What is being asked:
Print all of the data exactly as written.
═════ Data excerpt ═════
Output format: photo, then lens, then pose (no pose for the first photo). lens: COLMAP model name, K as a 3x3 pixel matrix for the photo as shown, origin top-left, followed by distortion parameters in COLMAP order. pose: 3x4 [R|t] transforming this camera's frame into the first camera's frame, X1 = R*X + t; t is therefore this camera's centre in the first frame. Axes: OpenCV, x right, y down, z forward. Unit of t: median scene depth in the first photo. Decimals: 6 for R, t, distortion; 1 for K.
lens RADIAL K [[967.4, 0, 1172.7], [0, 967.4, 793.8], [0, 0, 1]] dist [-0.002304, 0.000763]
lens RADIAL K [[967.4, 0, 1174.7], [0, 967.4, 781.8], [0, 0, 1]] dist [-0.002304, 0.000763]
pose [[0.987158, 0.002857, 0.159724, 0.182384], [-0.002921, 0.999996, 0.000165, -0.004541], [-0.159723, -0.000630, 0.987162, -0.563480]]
═════
Exercise output:
Output format: photo, then lens, then pose (no pose for the first photo). lens: COLMAP model name, K as a 3x3 pixel matrix for the photo as shown, origin top-left, followed by distortion parameters in COLMAP order. pose: 3x4 [R|t] transforming this camera's frame into the first camera's frame, X1 = R*X + t; t is therefore this camera's centre in the first frame. Axes: OpenCV, x right, y down, z forward. Unit of t: median scene depth in the first photo. Decimals: 6 for R, t, distortion; 1 for K.
lens RADIAL K [[967.4, 0, 1172.7], [0, 967.4, 793.8], [0, 0, 1]] dist [-0.002304, 0.000763]
lens RADIAL K [[967.4, 0, 1174.7], [0, 967.4, 781.8], [0, 0, 1]] dist [-0.002304, 0.000763]
pose [[0.987158, 0.002857, 0.159724, 0.182384], [-0.002921, 0.999996, 0.000165, -0.004541], [-0.159723, -0.000630, 0.987162, -0.563480]]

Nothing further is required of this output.